Trotzkisten und Karrieristen "Wer aus der Hölle zurückkehrt, bringt nichts mit", erklärte Schalamow einmal, nach dem Sinn seines Schreibens befragt. Es ist vor allem der fast klinische Blick in jene Grauzone, in der die Grenze zwischen Tätern und Opfern, zwischen Opfern, die soeben noch Täter waren und jetzt zu den Gequälten gehören, der diese Erzählungen derart peinigend macht.
Da trifft man auf "Selbstverstümmler", Häftlinge, die sich Finger, Hand oder Bein abhacken – was Ärzte und Lagerleitung sofort bemerken. Ein anderer versucht, sich mit dem bazillenversuchten Rotz eines tuberkulösen Mithäftlings zu infizieren, um der Arbeit in den Goldbergwerken zu entgehen. Da gibt es die "Karrieristen", ein ganzes Heer an Denunzianten und ehemaligen Tschekisten, die sich noch als Häftlinge an "Volksfeinden" rächen wollen. Und da sind schließlich die Kriminellen, die – immer im Einvernehmen mit der Lagerleitung – bei Bedarf Mithäftlinge ermorden.
Neben den Vertretern der von Stalin deportierten diversen Sowjetvölker wie Kalmücken, Tschetschenen oder Krimtataren, gibt es Häftlinge, die aus gänzlich absurden Gründen verurteilt wurden: einem Esperantisten wurden seine Beziehungen zum "feindlichen Ausland" zur Last gelegt, ein Ukrainer sitzt wegen des Versuchs der "Wiederherstellung der österreichisch-ungarischen Monarchie".
Die Hauptmasse des Lagers stellen die "inneren Feinde" der Sowjetmacht – "Trotzkisten" wie Schalamow selbst, oder die sogenannten Sozialrevolutionäre, einst treibende Kraft der Oktoberrevolution. Häftlinge dieser beiden Gruppen bezeichnet Schalamow als das "aborigene Volk der Kolyma". Ihm gehört auch ein gewisser An- drejew an, Vertreter der alten russischen Intelligenzija, der dem Erzähler in "Das beste Lob" ein sehr ambivalentes Kompliment macht: ",Tja', sagte er und zupfte mich leise am Hemdkragen. ,SIE können im Gefängnis sitzen, Sie können es. Das sage ich Ihnen von ganzem Herzen.'"
Und Warlam Schalamow sitzt tatsächlich mit scheinbarem Stoizismus und erzählt, ohne je – wie etwa Solschenizyn – in Anklagetiraden zu verfallen. Gerade dieser, von untergründigem Sarkasmus begleitete Duktus macht etwa die aussichtslose Liebesgeschichte zweier Häftlinge unerträglich. Dasselbe trifft auf die zahlreichen, geradezu ekstatischen Naturbeschreibungen und Tiergeschichten zu.
━━━
→ Zu lösende Aufgaben:
a – Beantworte die folgenden Fragen anhand des Textauszugs.
(i) Was wurde laut dem Textauszug einem Esperantisten zur Last gelegt?
(ii) Welche beiden Gruppen von Häftlingen nennt Schalamow das "aborigene Volk der Kolyma"?
(iii) Welcher Arbeit will der Häftling entgehen, der sich mit dem Rotz eines tuberkulösen Mithäftlings infizieren möchte?
b – Was macht nach dem Textauszug die aussichtslose Liebesgeschichte zweier Häftlinge unerträglich? Antworte in ein bis drei Sätzen.
c – Entscheide, ob die folgenden Aussagen mit dem Textauszug übereinstimmen. Antworte jeweils mit Ja oder Nein und zitiere die entscheidenden Worte.
(i) Schalamow verfällt beim Erzählen ähnlich wie Solschenizyn in Anklagetiraden.
(ii) Die Kriminellen ermorden Mithäftlinge im Einvernehmen mit der Lagerleitung.
(iii) Die Selbstverstümmelungen der Häftlinge bleiben von Ärzten und Lagerleitung unbemerkt.

→ Gespeicherte Einträge:
━━━
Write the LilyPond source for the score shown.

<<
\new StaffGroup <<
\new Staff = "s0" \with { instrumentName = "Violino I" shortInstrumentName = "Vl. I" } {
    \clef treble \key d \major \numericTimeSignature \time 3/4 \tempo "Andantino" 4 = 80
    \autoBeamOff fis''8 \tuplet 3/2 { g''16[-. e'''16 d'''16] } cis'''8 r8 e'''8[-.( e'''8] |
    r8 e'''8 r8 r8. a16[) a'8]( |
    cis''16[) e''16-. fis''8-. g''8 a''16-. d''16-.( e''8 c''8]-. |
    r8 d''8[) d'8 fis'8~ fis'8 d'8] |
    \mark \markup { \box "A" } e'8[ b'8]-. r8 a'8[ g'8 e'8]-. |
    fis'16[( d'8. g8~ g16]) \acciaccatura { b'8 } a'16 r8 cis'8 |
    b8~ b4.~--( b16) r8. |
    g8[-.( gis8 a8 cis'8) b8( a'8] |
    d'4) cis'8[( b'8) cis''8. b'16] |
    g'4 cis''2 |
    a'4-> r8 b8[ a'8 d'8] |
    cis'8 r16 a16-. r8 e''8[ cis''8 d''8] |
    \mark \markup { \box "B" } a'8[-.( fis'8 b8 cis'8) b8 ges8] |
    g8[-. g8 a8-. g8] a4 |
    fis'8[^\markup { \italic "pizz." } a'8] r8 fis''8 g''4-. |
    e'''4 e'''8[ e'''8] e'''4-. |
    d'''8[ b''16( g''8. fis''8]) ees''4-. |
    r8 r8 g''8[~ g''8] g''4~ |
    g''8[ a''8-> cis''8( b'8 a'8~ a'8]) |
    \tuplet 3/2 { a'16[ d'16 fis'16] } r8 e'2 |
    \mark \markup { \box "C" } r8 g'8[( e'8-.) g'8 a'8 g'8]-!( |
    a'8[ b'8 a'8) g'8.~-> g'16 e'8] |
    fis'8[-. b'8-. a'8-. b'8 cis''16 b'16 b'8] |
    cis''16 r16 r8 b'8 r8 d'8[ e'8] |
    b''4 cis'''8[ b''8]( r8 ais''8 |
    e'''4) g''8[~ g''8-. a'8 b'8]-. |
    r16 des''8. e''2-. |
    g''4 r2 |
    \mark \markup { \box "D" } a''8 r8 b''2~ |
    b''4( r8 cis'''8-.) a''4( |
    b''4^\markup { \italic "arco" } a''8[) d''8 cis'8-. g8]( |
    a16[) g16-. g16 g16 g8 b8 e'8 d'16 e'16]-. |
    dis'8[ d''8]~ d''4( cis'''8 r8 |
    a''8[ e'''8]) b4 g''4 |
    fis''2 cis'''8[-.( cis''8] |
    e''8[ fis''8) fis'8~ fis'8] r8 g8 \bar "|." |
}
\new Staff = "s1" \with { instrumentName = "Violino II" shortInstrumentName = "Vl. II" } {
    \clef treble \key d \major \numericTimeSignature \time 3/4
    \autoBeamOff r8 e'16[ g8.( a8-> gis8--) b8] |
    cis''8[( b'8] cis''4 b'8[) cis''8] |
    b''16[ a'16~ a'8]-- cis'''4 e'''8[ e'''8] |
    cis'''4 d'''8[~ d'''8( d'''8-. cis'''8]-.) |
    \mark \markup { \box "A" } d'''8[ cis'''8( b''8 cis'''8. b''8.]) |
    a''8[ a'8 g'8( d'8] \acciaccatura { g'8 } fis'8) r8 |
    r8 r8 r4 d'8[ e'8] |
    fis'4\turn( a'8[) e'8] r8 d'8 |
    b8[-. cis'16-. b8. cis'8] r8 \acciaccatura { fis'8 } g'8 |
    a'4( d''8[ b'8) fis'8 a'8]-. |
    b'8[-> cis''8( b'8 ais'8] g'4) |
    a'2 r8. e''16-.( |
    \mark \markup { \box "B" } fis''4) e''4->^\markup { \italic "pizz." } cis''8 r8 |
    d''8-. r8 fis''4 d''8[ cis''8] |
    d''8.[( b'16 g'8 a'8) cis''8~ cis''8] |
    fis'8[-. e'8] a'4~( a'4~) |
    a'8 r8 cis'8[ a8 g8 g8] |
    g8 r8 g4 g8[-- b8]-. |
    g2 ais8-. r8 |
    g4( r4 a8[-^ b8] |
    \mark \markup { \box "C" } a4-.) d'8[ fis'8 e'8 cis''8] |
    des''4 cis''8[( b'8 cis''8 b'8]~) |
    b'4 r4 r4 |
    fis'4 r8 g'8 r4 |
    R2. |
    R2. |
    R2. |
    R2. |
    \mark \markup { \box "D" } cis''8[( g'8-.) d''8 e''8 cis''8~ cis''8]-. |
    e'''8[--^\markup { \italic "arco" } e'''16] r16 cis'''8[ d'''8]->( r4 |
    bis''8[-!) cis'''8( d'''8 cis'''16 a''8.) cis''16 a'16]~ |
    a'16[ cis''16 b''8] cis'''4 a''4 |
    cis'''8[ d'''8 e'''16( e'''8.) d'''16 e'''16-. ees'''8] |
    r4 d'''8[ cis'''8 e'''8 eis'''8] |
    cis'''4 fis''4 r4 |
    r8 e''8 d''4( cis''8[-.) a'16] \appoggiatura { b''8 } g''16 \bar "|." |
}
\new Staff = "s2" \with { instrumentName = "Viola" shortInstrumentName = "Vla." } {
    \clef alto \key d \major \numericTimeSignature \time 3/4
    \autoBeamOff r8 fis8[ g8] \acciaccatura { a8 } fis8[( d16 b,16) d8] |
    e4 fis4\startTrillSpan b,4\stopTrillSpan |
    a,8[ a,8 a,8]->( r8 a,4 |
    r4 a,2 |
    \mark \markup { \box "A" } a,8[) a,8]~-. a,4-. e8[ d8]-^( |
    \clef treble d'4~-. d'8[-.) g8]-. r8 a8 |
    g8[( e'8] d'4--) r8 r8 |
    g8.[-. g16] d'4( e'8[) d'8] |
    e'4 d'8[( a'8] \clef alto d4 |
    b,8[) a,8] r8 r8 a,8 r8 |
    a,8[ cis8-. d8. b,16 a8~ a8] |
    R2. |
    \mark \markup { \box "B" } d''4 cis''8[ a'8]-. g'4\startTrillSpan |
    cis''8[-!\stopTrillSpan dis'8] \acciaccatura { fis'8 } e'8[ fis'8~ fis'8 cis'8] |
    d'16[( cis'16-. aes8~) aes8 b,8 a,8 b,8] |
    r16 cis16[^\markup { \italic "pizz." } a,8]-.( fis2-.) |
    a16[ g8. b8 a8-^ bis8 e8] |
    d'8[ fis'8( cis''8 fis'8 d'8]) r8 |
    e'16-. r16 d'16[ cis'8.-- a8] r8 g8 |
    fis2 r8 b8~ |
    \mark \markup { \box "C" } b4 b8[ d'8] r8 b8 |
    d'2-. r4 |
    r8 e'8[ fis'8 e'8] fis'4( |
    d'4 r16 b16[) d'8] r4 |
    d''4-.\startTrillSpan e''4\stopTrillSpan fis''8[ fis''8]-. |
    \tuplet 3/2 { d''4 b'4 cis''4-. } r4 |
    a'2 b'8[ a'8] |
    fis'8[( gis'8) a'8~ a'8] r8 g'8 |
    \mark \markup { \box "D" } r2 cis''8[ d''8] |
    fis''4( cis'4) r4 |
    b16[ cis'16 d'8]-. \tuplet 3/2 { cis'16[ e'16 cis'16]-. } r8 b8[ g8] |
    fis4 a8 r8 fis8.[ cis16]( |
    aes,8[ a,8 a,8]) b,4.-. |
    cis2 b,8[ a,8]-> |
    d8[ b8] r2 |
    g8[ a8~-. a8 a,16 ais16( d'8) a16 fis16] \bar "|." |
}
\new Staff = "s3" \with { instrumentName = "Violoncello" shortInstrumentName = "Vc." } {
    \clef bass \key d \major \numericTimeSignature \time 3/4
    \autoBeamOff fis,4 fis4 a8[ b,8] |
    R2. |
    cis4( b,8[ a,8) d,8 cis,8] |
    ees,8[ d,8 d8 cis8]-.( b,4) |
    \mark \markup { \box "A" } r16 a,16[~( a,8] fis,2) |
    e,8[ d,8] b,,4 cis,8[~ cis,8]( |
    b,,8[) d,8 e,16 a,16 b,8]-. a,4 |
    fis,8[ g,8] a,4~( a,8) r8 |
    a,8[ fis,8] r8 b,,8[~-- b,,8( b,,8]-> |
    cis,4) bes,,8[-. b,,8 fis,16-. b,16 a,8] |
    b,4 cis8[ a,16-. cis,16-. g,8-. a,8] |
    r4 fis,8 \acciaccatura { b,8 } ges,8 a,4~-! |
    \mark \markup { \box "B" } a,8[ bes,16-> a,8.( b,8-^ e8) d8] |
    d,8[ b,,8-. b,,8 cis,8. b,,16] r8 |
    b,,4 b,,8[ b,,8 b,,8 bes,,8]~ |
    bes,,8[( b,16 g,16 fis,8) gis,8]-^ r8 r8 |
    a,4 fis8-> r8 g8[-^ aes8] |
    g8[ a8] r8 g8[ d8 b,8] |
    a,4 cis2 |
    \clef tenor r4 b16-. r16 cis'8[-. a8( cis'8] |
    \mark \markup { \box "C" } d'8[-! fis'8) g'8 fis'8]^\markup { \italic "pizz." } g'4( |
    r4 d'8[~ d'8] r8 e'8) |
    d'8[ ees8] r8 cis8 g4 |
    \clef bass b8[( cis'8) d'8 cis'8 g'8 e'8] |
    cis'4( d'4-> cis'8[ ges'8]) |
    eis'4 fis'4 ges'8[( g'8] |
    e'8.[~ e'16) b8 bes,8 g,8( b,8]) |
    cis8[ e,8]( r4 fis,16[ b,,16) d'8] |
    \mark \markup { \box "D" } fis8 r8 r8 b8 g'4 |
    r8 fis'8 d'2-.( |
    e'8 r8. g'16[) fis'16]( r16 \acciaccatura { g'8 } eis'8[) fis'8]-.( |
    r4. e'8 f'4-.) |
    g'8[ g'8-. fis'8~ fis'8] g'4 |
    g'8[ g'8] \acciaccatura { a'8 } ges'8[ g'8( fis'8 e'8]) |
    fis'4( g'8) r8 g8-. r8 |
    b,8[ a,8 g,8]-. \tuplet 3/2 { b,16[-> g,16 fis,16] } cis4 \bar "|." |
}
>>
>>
━━━
→ Gegebene Lösungen:
a –
(i) Seine Beziehungen zum "feindlichen Ausland".
(ii) Die "Trotzkisten" und die sogenannten Sozialrevolutionäre.
(iii) Der Arbeit in den Goldbergwerken.

b – Unerträglich wird sie gerade durch Schalamows von untergründigem Sarkasmus begleiteten Duktus. Er erzählt mit scheinbarem Stoizismus und verfällt dabei nie in Anklagetiraden.

c –
(i) Nein: "ohne je – wie etwa Solschenizyn – in Anklagetiraden zu verfallen"
(ii) Ja: "die – immer im Einvernehmen mit der Lagerleitung – bei Bedarf Mithäftlinge ermorden"
(iii) Nein: "was Ärzte und Lagerleitung sofort bemerken"